If I had had anything else to wear to Dahlia’s Christmas party, I would have put it on instead. If I had had a socially acceptable burlap bag to wear, I would have worn that. A barrel. A trash bag. Anything.
Just looking at Cruz’s birthday present made the pain from last night come back in a rush that made my head ache and my eyes sting. I was wounded, dizzy with shock. I kept forgetting to breathe. My chest was heavy; my lungs didn’t want to make the effort.
I wanted to hide in bed under the covers, not go to a fancy party. If I could just sleep my life away, I figured, the memory of last night would vanish in the recesses of my mind behind my anxiety dreams of my mother murdering me.
So I wasn’t exactly in a party mood, but it was too late to back out and I didn’t want to let Dahlia down. Besides, I couldn’t sleep. So the next best thing was to flee.
Escape.
Hide.
Normally those were all great ways to pretend to heal, even if healing was impossible. Therefore, I wanted to get out of the house. Every inch of it reminded me of Cruz, which reminded me of his rejection, which plunged my heart into a black hole.
And black holes aren’t good.
Cruz had sort of vanished from the house, but his stuff was still there. I guessed he didn’t want to see me—at least for now–and I was scared to see him so that worked out well. I was afraid of what he would say to me. I was afraid he would say goodbye.
Dahlia La Cucaracha’d again, and I quickly ran down the stairs with my overnight bag. I left a note for Cruz on the kitchen table, reminding him that I would be gone until the next day, even though I wasn’t sure if he cared.
“You look so pretty! Like Emma Stone!” Dahlia shouted from her car. I put my bags in the back seat and sat next to her. She was wearing a floor-length, silver gown, low-cut and sleeveless. She was a dead ringer for Ginger Rogers down to her silver shoes. Her hair fell to her shoulders in thick ringlets with a big red bow on the top of her head.
“You look glamorous,” I said.
“Good! That’s what I was going for.” Dahlia flipped through the radio stations, singing a few seconds of each song before changing her mind to go up and down the dial again. “I’m so excited about tonight. I’ve been waiting to spring your surprise on you.”
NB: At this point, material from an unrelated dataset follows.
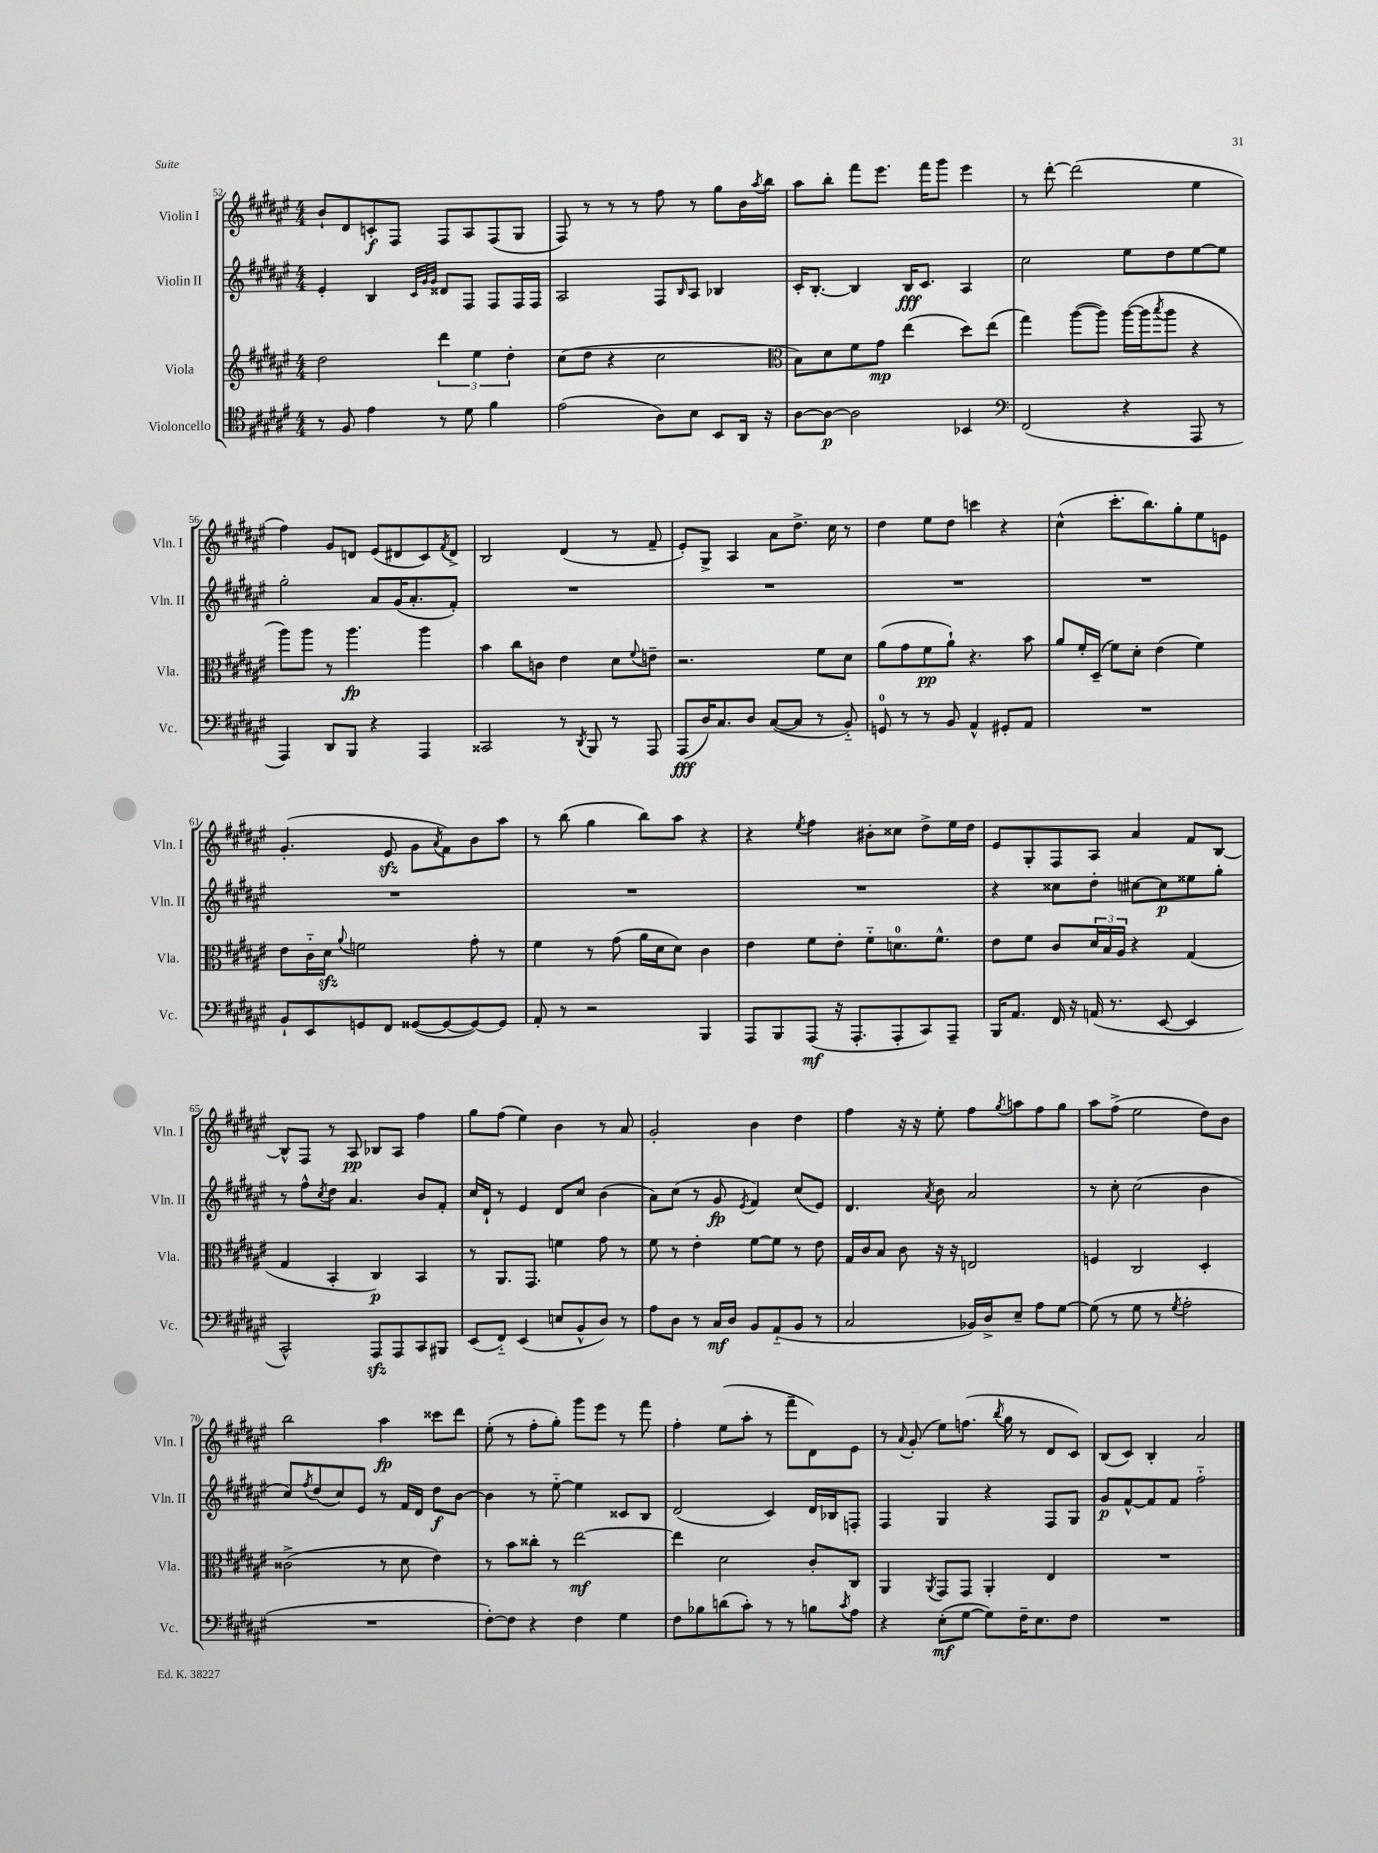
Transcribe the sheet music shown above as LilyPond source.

She burned rubber, speeding away from the curb. I noticed she didn’t bother looking for oncoming traffic. I double-checked that my seat belt was snug.
“I thought my surprise was my birthday party and my hat.”
“That was Cruz’s surprise,” she said, still flipping through radio stations and singing bits of various songs. She seemed to forget her train of thought and then hopped right back on it. “My surprise is coming up tonight at the Christmas party,” she announced with glee, swerving through traffic and driving twice the speed limit.
“This is going to be the best Christmas party ever,” she announced. “I love Christmas. I love Thanksgiving, too. And July Fourth. And St. Patrick’s Day. I love potatoes. Do you love potatoes? I do. Have you had them with Gruyere Cheese? Love Switzerland!”
Dahlia was the most upbeat, positive person I had ever met. She was full of life and loved every minute she was on earth. Nothing and nobody got her down. Despite how miserable I was after the kiss debacle with Cruz last night, I couldn’t help but smile, watching Dahlia sing Katy Perry at the top of her lungs and then switch to Garth Brooks a couple seconds later.